With the following two functions, cylinders can be fitted to point clouds. If the first one is used, one point cloud is required and one cylinder is returned. By using the second function, an array of point clouds must be provided and an array of cylinders is returned.

Declaration in PointCloudTools.java:

// Fitting one cylinder to one point cloud
public static Cylinder fitCylinderToPointCloud(PointCloud pointCloud, boolean average, int precision) {
	...
	return cylinder;
}
// Fitting multiple cylinders to multiple point clouds
public static Cylinder[] fitCylindersToPointClouds(PointCloud[] pointClouds, boolean average, int precision) {
	...
	return cylinders;
}

XL code example:

boolean average = true;
int precision = 1000;
// Fitting one cylinder to one point cloud
PointCloud pointCloud = ...;
Cylinder cylinder = PointCloudTools.fitCylinderToPointCloud(pointCloud, average, precision);
// Fitting multiple cylinders to multiple point clouds
PointCloud[] pointClouds = ...;
Cylinder[] cylinders = PointCloudTools.fitCylindersToPointClouds(pointClouds, average, precision);

With the following two functions, frustums can be fitted to point clouds. If the first one is used, one point cloud is required and one frustum is returned. By using the second function, an array of point clouds must be provided and an array of frustums is returned.

Declaration in PointCloudTools.java:

// Fitting one frustum to one point cloud
public static Frustum fitFrustumToPointCloud(PointCloud pointCloud, boolean average, int precision) {
	...
	return frustum;
}
// Fitting multiple frustums to multiple point clouds
public static Frustum[] fitFrustumsToPointClouds(PointCloud[] pointClouds, boolean average, int precision) {
	...
	return frustums;
}

XL code example:

boolean average = true;
int precision = 1000;
// Fitting one frustum to one point cloud
PointCloud pointCloud = ...;
Frustum frustum = PointCloudTools.fitFrustumToPointCloud(pointCloud, average, precision);
// Fitting multiple frustums to multiple point clouds
PointCloud[] pointClouds = ...;
Frustum[] frustums = PointCloudTools.fitFrustumsToPointClouds(pointClouds, average, precision);

With the following two functions, cones can be fitted to point clouds. If the first one is used, one point cloud is required and one cone is returned.

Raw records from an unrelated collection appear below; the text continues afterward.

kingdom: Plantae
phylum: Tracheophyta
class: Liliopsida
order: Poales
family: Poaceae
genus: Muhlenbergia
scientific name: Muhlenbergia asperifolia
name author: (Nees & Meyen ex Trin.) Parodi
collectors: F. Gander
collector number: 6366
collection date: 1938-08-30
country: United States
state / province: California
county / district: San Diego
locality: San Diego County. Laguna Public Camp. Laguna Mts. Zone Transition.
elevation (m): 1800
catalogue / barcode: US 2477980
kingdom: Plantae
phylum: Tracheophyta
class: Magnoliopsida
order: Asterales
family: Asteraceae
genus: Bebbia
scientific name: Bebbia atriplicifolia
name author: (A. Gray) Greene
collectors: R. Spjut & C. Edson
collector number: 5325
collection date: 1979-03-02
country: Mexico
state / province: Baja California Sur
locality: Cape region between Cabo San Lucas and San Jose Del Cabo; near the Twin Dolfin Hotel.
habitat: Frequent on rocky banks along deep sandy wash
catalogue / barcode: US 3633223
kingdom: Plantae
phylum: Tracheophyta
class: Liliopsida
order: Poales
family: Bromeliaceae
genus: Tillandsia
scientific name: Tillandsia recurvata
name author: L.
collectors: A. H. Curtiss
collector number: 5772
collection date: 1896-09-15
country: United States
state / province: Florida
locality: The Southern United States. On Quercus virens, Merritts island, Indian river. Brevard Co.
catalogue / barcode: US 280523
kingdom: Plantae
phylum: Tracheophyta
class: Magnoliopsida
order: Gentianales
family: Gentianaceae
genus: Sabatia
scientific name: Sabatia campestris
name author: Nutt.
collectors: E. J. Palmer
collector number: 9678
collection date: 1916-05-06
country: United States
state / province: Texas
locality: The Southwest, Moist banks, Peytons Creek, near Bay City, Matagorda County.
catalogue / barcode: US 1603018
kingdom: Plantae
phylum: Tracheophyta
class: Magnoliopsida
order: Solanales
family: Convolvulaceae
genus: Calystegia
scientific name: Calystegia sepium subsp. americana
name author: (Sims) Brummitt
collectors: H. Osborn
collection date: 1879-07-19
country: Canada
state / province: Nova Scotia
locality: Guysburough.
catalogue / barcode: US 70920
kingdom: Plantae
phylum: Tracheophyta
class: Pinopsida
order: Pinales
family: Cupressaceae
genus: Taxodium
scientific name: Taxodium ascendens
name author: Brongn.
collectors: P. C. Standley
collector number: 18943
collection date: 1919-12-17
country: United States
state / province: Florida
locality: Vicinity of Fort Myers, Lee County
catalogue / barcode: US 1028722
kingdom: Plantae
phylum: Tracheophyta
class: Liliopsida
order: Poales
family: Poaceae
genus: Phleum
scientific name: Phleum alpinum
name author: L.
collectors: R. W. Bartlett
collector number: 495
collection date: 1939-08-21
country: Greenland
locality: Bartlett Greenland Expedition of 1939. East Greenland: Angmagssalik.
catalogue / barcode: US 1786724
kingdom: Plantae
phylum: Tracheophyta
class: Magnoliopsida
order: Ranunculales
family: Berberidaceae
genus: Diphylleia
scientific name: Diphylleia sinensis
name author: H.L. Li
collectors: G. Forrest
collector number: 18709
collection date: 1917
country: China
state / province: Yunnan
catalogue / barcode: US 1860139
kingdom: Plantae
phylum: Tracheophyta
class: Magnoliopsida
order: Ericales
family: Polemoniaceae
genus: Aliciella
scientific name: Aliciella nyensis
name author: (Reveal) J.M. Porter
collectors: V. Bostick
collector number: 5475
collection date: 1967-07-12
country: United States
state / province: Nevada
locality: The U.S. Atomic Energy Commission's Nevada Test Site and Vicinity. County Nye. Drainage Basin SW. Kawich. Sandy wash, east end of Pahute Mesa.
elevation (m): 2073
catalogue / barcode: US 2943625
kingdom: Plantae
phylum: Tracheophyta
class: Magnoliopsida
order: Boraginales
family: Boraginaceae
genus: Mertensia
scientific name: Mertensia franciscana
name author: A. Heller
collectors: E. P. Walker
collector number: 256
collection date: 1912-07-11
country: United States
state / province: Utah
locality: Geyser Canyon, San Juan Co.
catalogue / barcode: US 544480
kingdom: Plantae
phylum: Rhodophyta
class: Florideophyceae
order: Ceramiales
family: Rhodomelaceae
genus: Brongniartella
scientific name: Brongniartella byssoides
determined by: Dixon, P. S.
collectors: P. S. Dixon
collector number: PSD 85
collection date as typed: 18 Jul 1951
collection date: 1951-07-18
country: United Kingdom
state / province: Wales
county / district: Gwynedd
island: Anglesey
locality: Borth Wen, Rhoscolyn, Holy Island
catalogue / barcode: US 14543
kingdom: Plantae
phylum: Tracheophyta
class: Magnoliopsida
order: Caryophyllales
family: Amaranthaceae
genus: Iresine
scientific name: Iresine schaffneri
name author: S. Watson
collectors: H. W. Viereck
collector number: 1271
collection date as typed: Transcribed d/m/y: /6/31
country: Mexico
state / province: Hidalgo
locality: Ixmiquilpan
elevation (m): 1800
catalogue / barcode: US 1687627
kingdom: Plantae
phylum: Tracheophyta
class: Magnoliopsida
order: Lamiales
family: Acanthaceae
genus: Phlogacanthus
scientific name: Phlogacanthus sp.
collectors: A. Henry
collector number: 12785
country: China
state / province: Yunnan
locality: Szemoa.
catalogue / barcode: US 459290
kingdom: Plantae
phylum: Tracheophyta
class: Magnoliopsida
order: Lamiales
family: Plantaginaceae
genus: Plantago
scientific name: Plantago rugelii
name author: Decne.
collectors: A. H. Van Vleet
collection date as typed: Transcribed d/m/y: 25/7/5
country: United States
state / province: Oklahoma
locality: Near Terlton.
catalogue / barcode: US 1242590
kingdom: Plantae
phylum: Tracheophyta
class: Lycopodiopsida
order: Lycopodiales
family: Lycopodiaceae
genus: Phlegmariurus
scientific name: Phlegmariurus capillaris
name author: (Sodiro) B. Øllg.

By using the second function, an array of point clouds must be provided and an array of cones is returned.

Declaration in PointCloudTools.java:

// Fitting one cone to one point cloud
public static Cone fitConeToPointCloud(PointCloud pointCloud, boolean average, int precision) {
	...
	return cone;
}
// Fitting multiple cones to multiple point clouds
public static Cone[] fitConesToPointClouds(PointCloud[] pointClouds, boolean average, int precision) {
	...
	return cones;
}

XL code example:

boolean average = true;
int precision = 1000;
// Fitting one cone to one point cloud
PointCloud pointCloud = ...;
Cone cone = PointCloudTools.fitConeToPointCloud(pointCloud, average, precision);
// Fitting multiple cones to multiple point clouds
PointCloud[] pointClouds = ...;
Cone[] cones = PointCloudTools.fitConesToPointClouds(pointClouds, average, precision);

With the following two functions, automatically selected objects can be fitted to point clouds. If the first one is used, one point cloud is required and one node object is returned. By using the second function, an array of point clouds must be provided and an array of node objects is returned.

Note: These functions return Node objects. Node is the super class of Sphere, Cylinder, Frustum, and Cone (and all other 3D objects in XL, but that is not important here). This means that a Node object is like a “category” type for the other types and the returned node is of one of the other types implicitly. The algorithm decides automatically which of these fits best to the given point cloud. If multiple point clouds are given to the automatic function, different types of objects can be contained in the resulting array of Node objects.

Declaration in PointCloudTools.java:

// Fitting one object to one point cloud
public static Node fitAutomaticObjectToPointCloud(PointCloud pointCloud, boolean average, int precision) {
	...
	return node;
}
// Fitting multiple objects to multiple point clouds
public static Node[] fitAutomaticObjectsToPointClouds(PointCloud[] pointClouds, boolean average, int precision) {
	...
	return nodes;
}

XL code example:

boolean average = true;
int precision = 1000;
// Fitting one object to one point cloud
PointCloud pointCloud = ...;
Node node = PointCloudTools.fitAutomaticObjectToPointCloud(pointCloud, average, precision);
// Fitting multiple objects to multiple point clouds
PointCloud[] pointClouds = ...;
Node[] nodes = PointCloudTools.fitAutomaticObjectsToPointClouds(pointClouds, average, precision);

The following code example shows how the type can be detected in XL.

XL code example:

PointCloud pointCloud = ...;
boolean average = true;
int precision = 1000;
Node node = PointCloudTools.fitAutomaticObjectToPointCloud(pointCloud, average, precision);
if (node instanceof Sphere) {
	Sphere sphere = (Sphere)(node);
	// Do anything with 'sphere'
} else if (node instanceof Cylinder) {
	Cylinder cylinder = (Cylinder)(node);
	// Do anything with 'cylinder'
} else if (node instanceof Frustum) {
	Frustum frustum = (Frustum)(node);
	// Do anything with 'frustum'
} else if (node instanceof Cone) {
	Cone cone = (Cone)(node);
	// Do anything with 'cone'
} else {
	// This case can not happen. 'node' is never null and never of an unknown type.
}

This also works with multiple point clouds.

XL code example:

PointCloud[] pointClouds = ...;
boolean average = true;
int precision = 1000;
Node[] nodes = PointCloudTools.fitAutomaticObjectsToPointClouds(pointCloud, average, precision);
int index = 0;
while (index < nodes.length) {
	if (nodes[index] instanceof Sphere) {
		// Do the same distinction as in the example above, but with 'nodes[index]'
	}
	// ...
	index++;
}